● **RECORDED DATA**
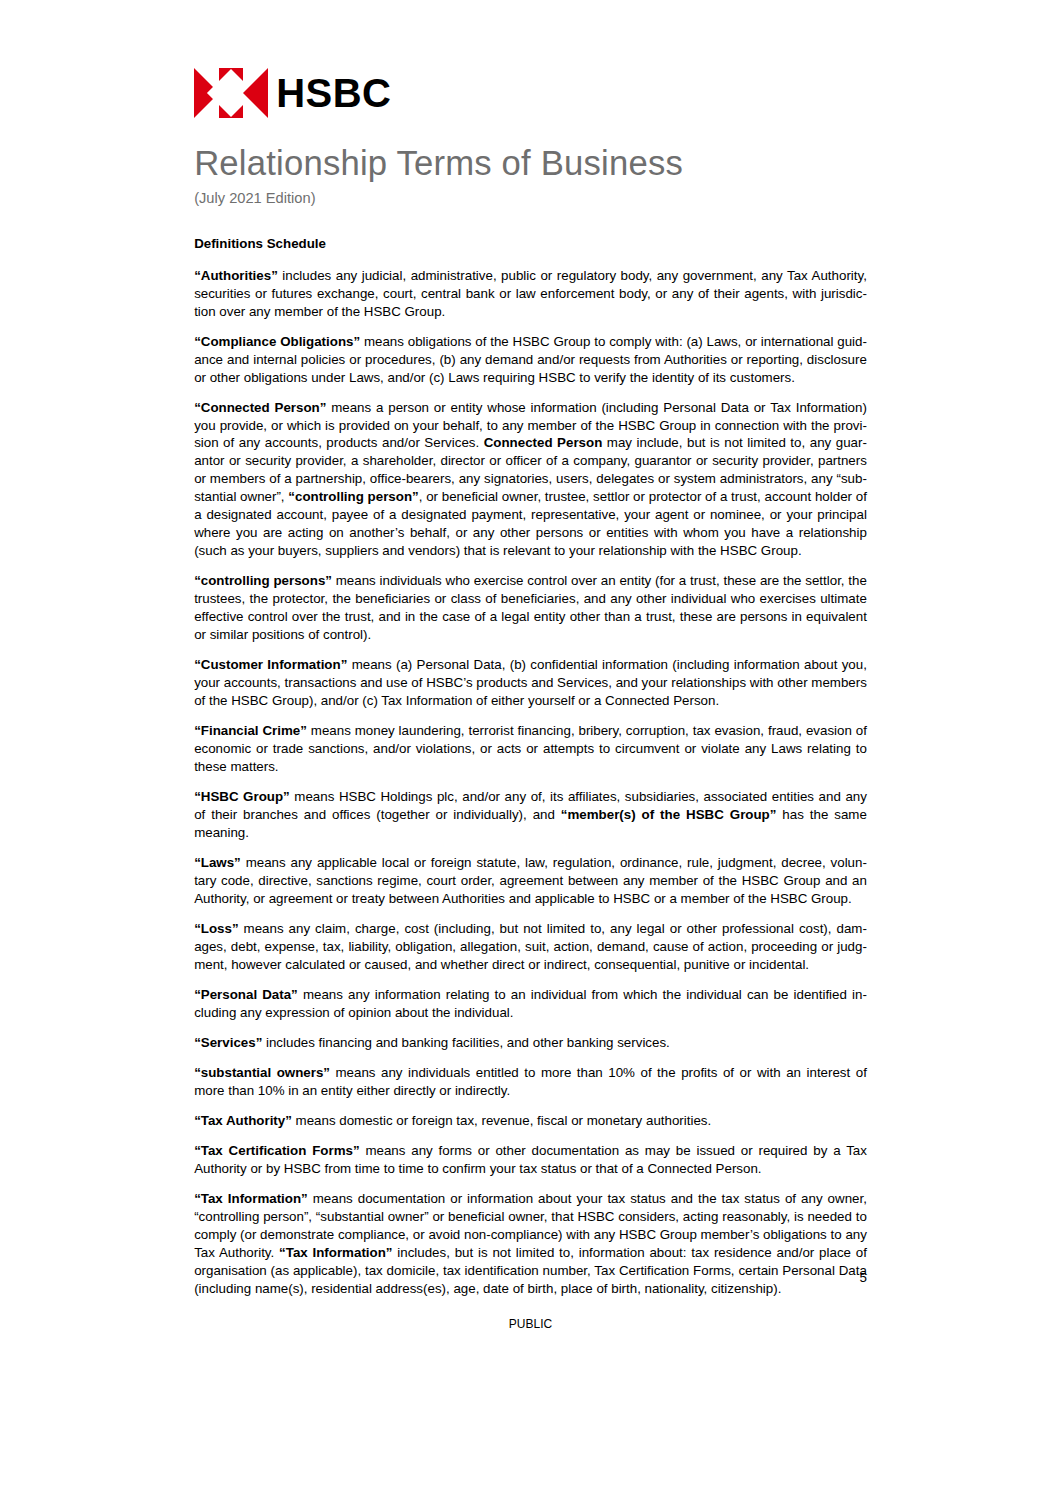HSBC
Relationship Terms of Business
(July 2021 Edition)
Definitions Schedule
“Authorities” includes any judicial, administrative, public or regulatory body, any government, any Tax Authority, securities or futures exchange, court, central bank or law enforcement body, or any of their agents, with jurisdiction over any member of the HSBC Group.
“Compliance Obligations” means obligations of the HSBC Group to comply with: (a) Laws, or international guidance and internal policies or procedures, (b) any demand and/or requests from Authorities or reporting, disclosure or other obligations under Laws, and/or (c) Laws requiring HSBC to verify the identity of its customers.
“Connected Person” means a person or entity whose information (including Personal Data or Tax Information) you provide, or which is provided on your behalf, to any member of the HSBC Group in connection with the provision of any accounts, products and/or Services. Connected Person may include, but is not limited to, any guarantor or security provider, a shareholder, director or officer of a company, guarantor or security provider, partners or members of a partnership, office-bearers, any signatories, users, delegates or system administrators, any “substantial owner”, “controlling person”, or beneficial owner, trustee, settlor or protector of a trust, account holder of a designated account, payee of a designated payment, representative, your agent or nominee, or your principal where you are acting on another’s behalf, or any other persons or entities with whom you have a relationship (such as your buyers, suppliers and vendors) that is relevant to your relationship with the HSBC Group.
“controlling persons” means individuals who exercise control over an entity (for a trust, these are the settlor, the trustees, the protector, the beneficiaries or class of beneficiaries, and any other individual who exercises ultimate effective control over the trust, and in the case of a legal entity other than a trust, these are persons in equivalent or similar positions of control).
“Customer Information” means (a) Personal Data, (b) confidential information (including information about you, your accounts, transactions and use of HSBC’s products and Services, and your relationships with other members of the HSBC Group), and/or (c) Tax Information of either yourself or a Connected Person.
“Financial Crime” means money laundering, terrorist financing, bribery, corruption, tax evasion, fraud, evasion of economic or trade sanctions, and/or violations, or acts or attempts to circumvent or violate any Laws relating to these matters.
“HSBC Group” means HSBC Holdings plc, and/or any of, its affiliates, subsidiaries, associated entities and any of their branches and offices (together or individually), and “member(s) of the HSBC Group” has the same meaning.
“Laws” means any applicable local or foreign statute, law, regulation, ordinance, rule, judgment, decree, voluntary code, directive, sanctions regime, court order, agreement between any member of the HSBC Group and an Authority, or agreement or treaty between Authorities and applicable to HSBC or a member of the HSBC Group.
“Loss” means any claim, charge, cost (including, but not limited to, any legal or other professional cost), damages, debt, expense, tax, liability, obligation, allegation, suit, action, demand, cause of action, proceeding or judgment, however calculated or caused, and whether direct or indirect, consequential, punitive or incidental.
“Personal Data” means any information relating to an individual from which the individual can be identified including any expression of opinion about the individual.
“Services” includes financing and banking facilities, and other banking services.
“substantial owners” means any individuals entitled to more than 10% of the profits of or with an interest of more than 10% in an entity either directly or indirectly.
“Tax Authority” means domestic or foreign tax, revenue, fiscal or monetary authorities.
“Tax Certification Forms” means any forms or other documentation as may be issued or required by a Tax Authority or by HSBC from time to time to confirm your tax status or that of a Connected Person.
“Tax Information” means documentation or information about your tax status and the tax status of any owner, “controlling person”, “substantial owner” or beneficial owner, that HSBC considers, acting reasonably, is needed to comply (or demonstrate compliance, or avoid non-compliance) with any HSBC Group member’s obligations to any Tax Authority. “Tax Information” includes, but is not limited to, information about: tax residence and/or place of organisation (as applicable), tax domicile, tax identification number, Tax Certification Forms, certain Personal Data (including name(s), residential address(es), age, date of birth, place of birth, nationality, citizenship).
5
PUBLIC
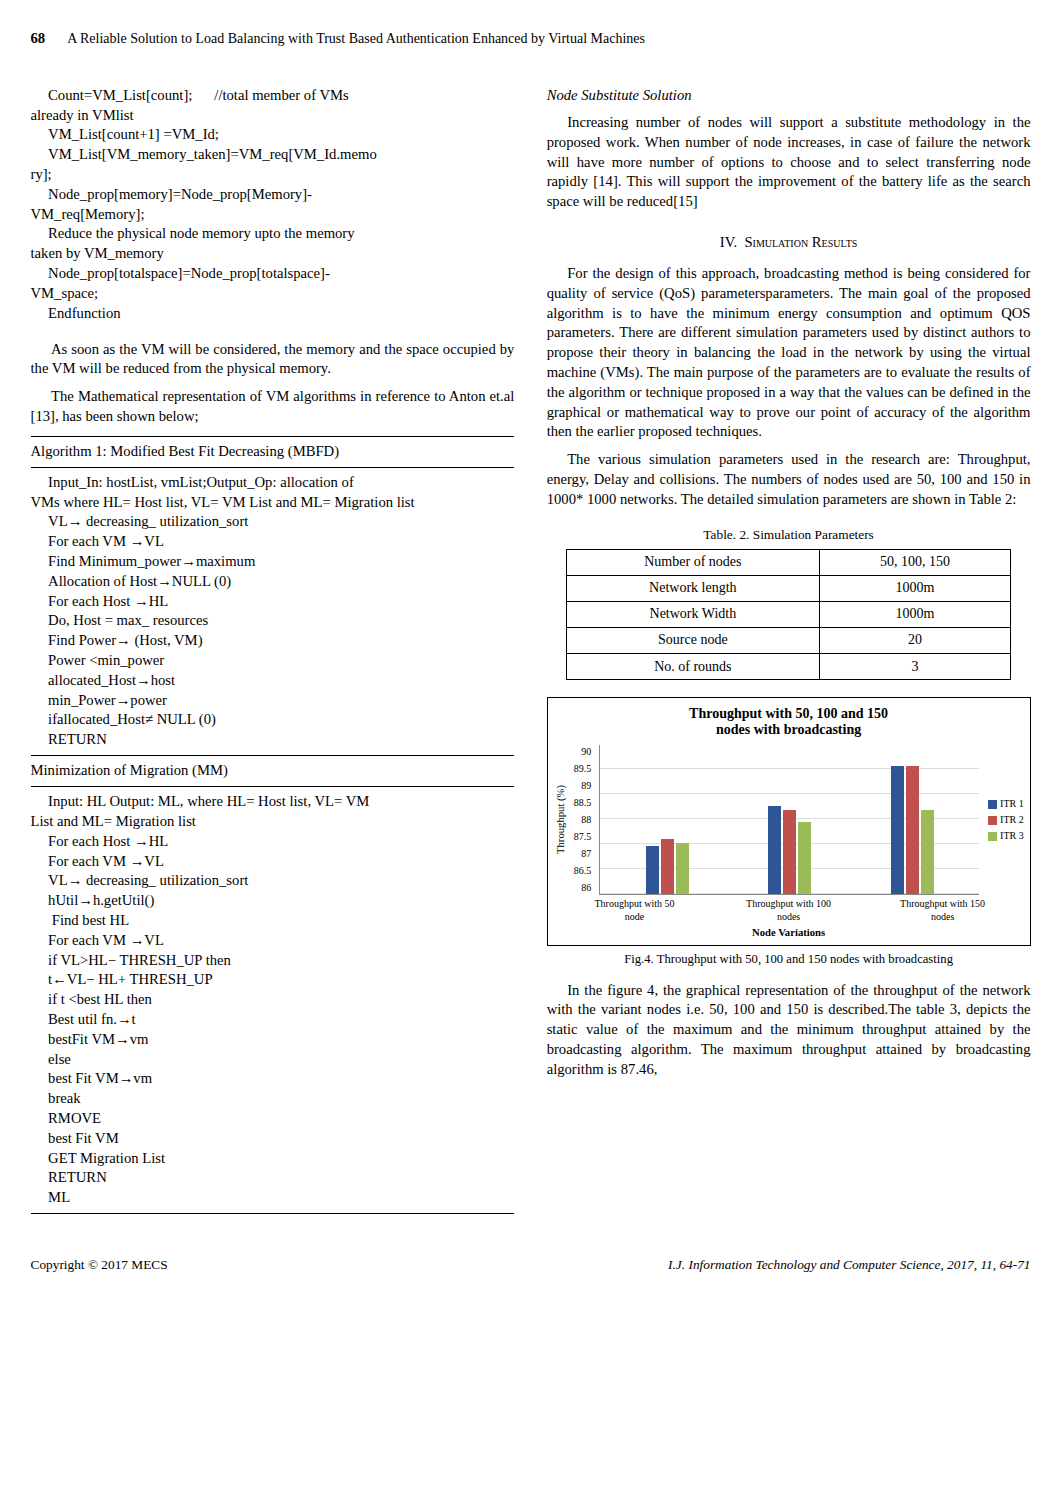68
A Reliable Solution to Load Balancing with Trust Based Authentication Enhanced by Virtual Machines
Count=VM_List[count]; //total member of VMs
already in VMlist
VM_List[count+1] =VM_Id;
VM_List[VM_memory_taken]=VM_req[VM_Id.memo
ry];
Node_prop[memory]=Node_prop[Memory]-
VM_req[Memory];
Reduce the physical node memory upto the memory
taken by VM_memory
Node_prop[totalspace]=Node_prop[totalspace]-
VM_space;
Endfunction
As soon as the VM will be considered, the memory and the space occupied by the VM will be reduced from the physical memory.
The Mathematical representation of VM algorithms in reference to Anton et.al [13], has been shown below;
Algorithm 1: Modified Best Fit Decreasing (MBFD)
Input_In: hostList, vmList;Output_Op: allocation of
VMs where HL= Host list, VL= VM List and ML= Migration list
VL→ decreasing_ utilization_sort
For each VM →VL
Find Minimum_power→maximum
Allocation of Host→NULL (0)
For each Host →HL
Do, Host = max_ resources
Find Power→ (Host, VM)
Power <min_power
allocated_Host→host
min_Power→power
ifallocated_Host≠ NULL (0)
RETURN
Minimization of Migration (MM)
Input: HL Output: ML, where HL= Host list, VL= VM
List and ML= Migration list
For each Host →HL
For each VM →VL
VL→ decreasing_ utilization_sort
hUtil→h.getUtil()
Find best HL
For each VM →VL
if VL>HL− THRESH_UP then
t←VL− HL+ THRESH_UP
if t <best HL then
Best util fn.→t
bestFit VM→vm
else
best Fit VM→vm
break
RMOVE
best Fit VM
GET Migration List
RETURN
ML
Node Substitute Solution
Increasing number of nodes will support a substitute methodology in the proposed work. When number of node increases, in case of failure the network will have more number of options to choose and to select transferring node rapidly [14]. This will support the improvement of the battery life as the search space will be reduced[15]
IV. Simulation Results
For the design of this approach, broadcasting method is being considered for quality of service (QoS) parametersparameters. The main goal of the proposed algorithm is to have the minimum energy consumption and optimum QOS parameters. There are different simulation parameters used by distinct authors to propose their theory in balancing the load in the network by using the virtual machine (VMs). The main purpose of the parameters are to evaluate the results of the algorithm or technique proposed in a way that the values can be defined in the graphical or mathematical way to prove our point of accuracy of the algorithm then the earlier proposed techniques.
The various simulation parameters used in the research are: Throughput, energy, Delay and collisions. The numbers of nodes used are 50, 100 and 150 in 1000* 1000 networks. The detailed simulation parameters are shown in Table 2:
Table. 2. Simulation Parameters
| Number of nodes | 50, 100, 150 |
| Network length | 1000m |
| Network Width | 1000m |
| Source node | 20 |
| No. of rounds | 3 |
Throughput with 50, 100 and 150
nodes with broadcasting
Throughput (%)
90
89.5
89
88.5
88
87.5
87
86.5
86
ITR 1
ITR 2
ITR 3
Throughput with 50
node
Throughput with 100
nodes
Throughput with 150
nodes
Node Variations
Fig.4. Throughput with 50, 100 and 150 nodes with broadcasting
In the figure 4, the graphical representation of the throughput of the network with the variant nodes i.e. 50, 100 and 150 is described.The table 3, depicts the static value of the maximum and the minimum throughput attained by the broadcasting algorithm. The maximum throughput attained by broadcasting algorithm is 87.46,
Copyright © 2017 MECS
I.J. Information Technology and Computer Science, 2017, 11, 64-71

● **WORK REQUEST**
An exact copy is needed of the lines from the start of the listing through the line with "any member of the HSBC Group.", both end lines included and pictures excluded.

● **OUTPUT**
HSBC
Relationship Terms of Business
(July 2021 Edition)
Definitions Schedule
“Authorities” includes any judicial, administrative, public or regulatory body, any government, any Tax Authority, securities or futures exchange, court, central bank or law enforcement body, or any of their agents, with jurisdiction over any member of the HSBC Group.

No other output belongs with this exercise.